» **Exercise details**:
From start to finish, set down the entries below exactly, leaving out the pictures.

**** Records supplied

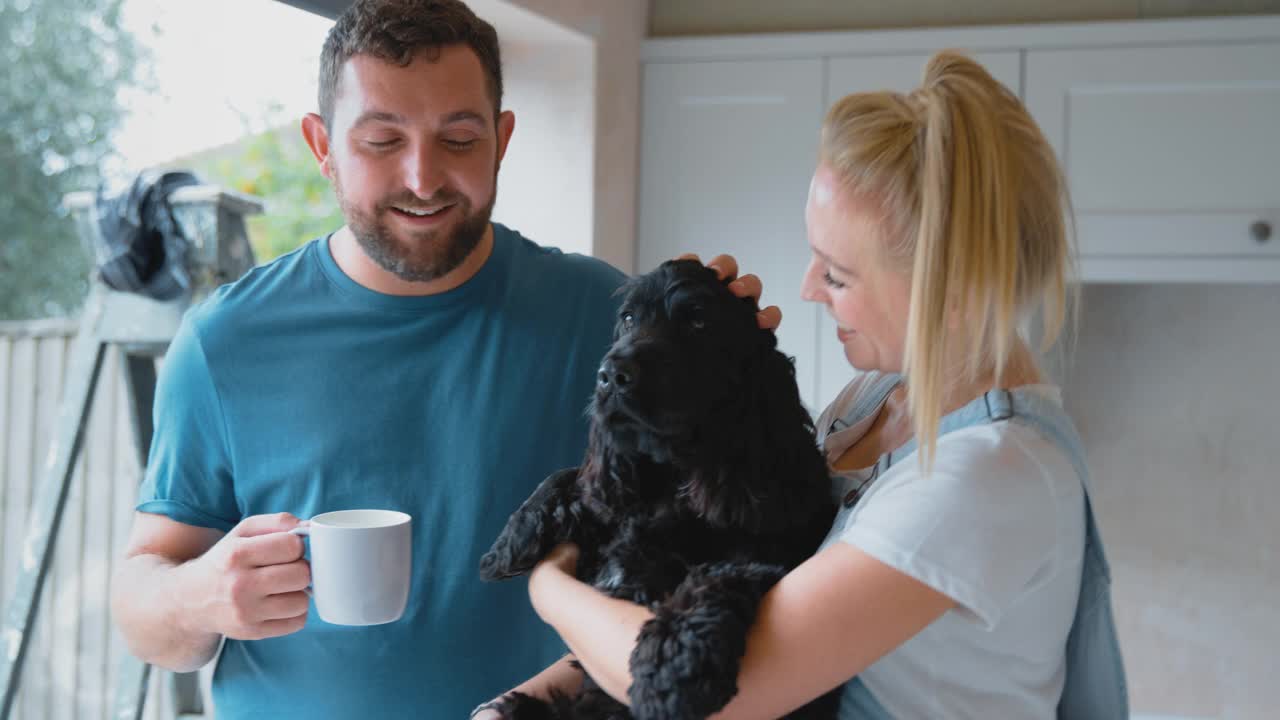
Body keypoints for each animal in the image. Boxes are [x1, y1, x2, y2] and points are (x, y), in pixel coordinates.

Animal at [481, 258, 839, 717]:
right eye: (628, 319)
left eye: (699, 321)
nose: (610, 375)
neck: (674, 477)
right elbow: (574, 479)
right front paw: (510, 540)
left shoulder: (775, 554)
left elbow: (719, 575)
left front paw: (671, 668)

********

» **Problem solution**:
Body keypoints for each animal in the image. Boxes are [x1, y1, x2, y2] and points are (x, y), in pixel coordinates.

Animal at [481, 258, 839, 717]:
right eye: (628, 319)
left eye: (699, 321)
nose: (610, 375)
neck: (674, 477)
right elbow: (574, 479)
right front paw: (510, 540)
left shoulder: (775, 554)
left elbow: (719, 575)
left front paw: (671, 668)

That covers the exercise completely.